22
Once in her room, Eden pulled up her recent calls.
Darak. Again.
Sweat prickled under her arms, and she contracted her knees up against her chest. Why didn’t he give up? Lips tight, she tapped out a message.
Please stop calling me.
Just give me a chance to explain, came the quick reply.
There’s nothing to talk about. Go away, Darak.
I miss you.
She hated herself for the thrill of pleasure this gave her. You mean you miss sleeping with a girl stupid enough to buy into your lines.
Buy into my lines?
She stared at the screen. All those times she’d thought he was being funny, he just didn’t know the vernacular.
Her phone rang and her breath stopped. She’d let it go to voice mail. She’d… “What do you want, Darak?”
“Eden!” His voice rang with relief. “Look. I know I messed up. I’m sorry. I didn’t expect things to go the way they did.”
“I’ll bet you didn’t,” Eden said through clenched teeth.
“That first night I just thought you were sexy and fun, and I’ll admit I was looking for someone to have sex with.”
Her heart sank. “Well, you found her.”
“I was given six months on Earth before I had to go home and work for my dad,” he went on. “I was on a—what do you call it?—road trip when I met you.”
“Why didn’t you say who you were when I told you who my dad was?”
“Why didn’t you tell me how young you were?”
“I was only eight months off,” she shot back. “Besides, would you have stopped?”
“Probably not,” he admitted. “But you lied to me too.”
“That’s a stupid argument, and you know it. Look, Darak, it’s over. I can’t deal with this, too.”
“Why? What else is wrong?”
She hated the concern in his voice—hated how much she craved it. “None of your business.”
“Maybe I can help.”
She laughed bitterly. “Speaks the mighty Krinar.”
“I’ve been nothing but nice to you,” he came back, a new edge in his voice.
“All you wanted was a piece of ass. Everything you did, you did because you wanted to get off.”

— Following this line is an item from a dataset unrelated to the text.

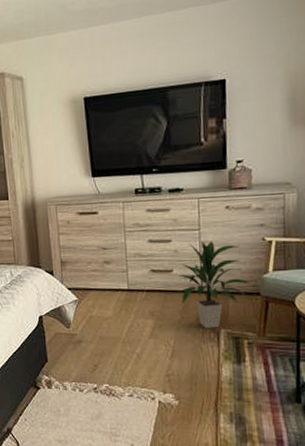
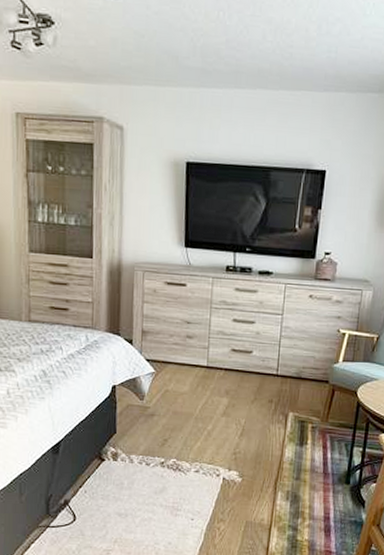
indoor plant: present [178,241,251,329] -> none [254,326,322,411]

“So that’s it? That day in the clearing—that was just me trying to get you to have sex? I could have done that without climbing a damn mountain, and you know it.”

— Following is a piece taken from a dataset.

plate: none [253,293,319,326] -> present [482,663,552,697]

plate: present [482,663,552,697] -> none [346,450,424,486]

“It was you tricking me into believing things that weren’t true. I was just a toy to play with, an Earth girl to pass the time until you had to go home and get real. Did it ever occur to you that Earth girls have hearts? That you were hurting me?”
“I never meant to do that. I would never—Please let me make it up to you.”
“It’s too late.”
“Will you just listen to me?” he demanded. “I’m not evil. I’m just a guy in love with a girl.”
Her heart leaped, but of course he was lying. “You’re not a guy; you’re a Krinar.”
For a moment there was silence. “And you’re a racist.”
Shock filled her, and before she could think of a response to that, the line went dead.
* * *
A racist? The Krinar weren’t even human. They were like…like intelligent cats.
She was not a racist. She was just angry. They invaded our planet. Then again, a little voice whispered, after the initial shock of their arrival, terroristic attacks practically never happened. The bees were back, and the rape of the rain forests had all but ceased.
She loved Darak so desperately she could barely breathe, but he wasn’t even real. The whole week had been nothing but an illusion.
Is sex like that with human boys? She pictured that guy from the kayaking trip and cringed. She couldn’t imagine pressing herself against anyone but Darak.
Besides, even if he weren’t a K, letting him in now would be the ultimate dick move. To have to see the look on his face when he found out about the cancer would kill her.
Well, the “human” Darak. The one that didn’t exist.
Staring at the ceiling, her eyes dry and unblinking, she swept her hair back from her face.
Dying of cancer scared her worse than going through life alone, but losing the man she thought she loved still sucked big hairy donkey balls.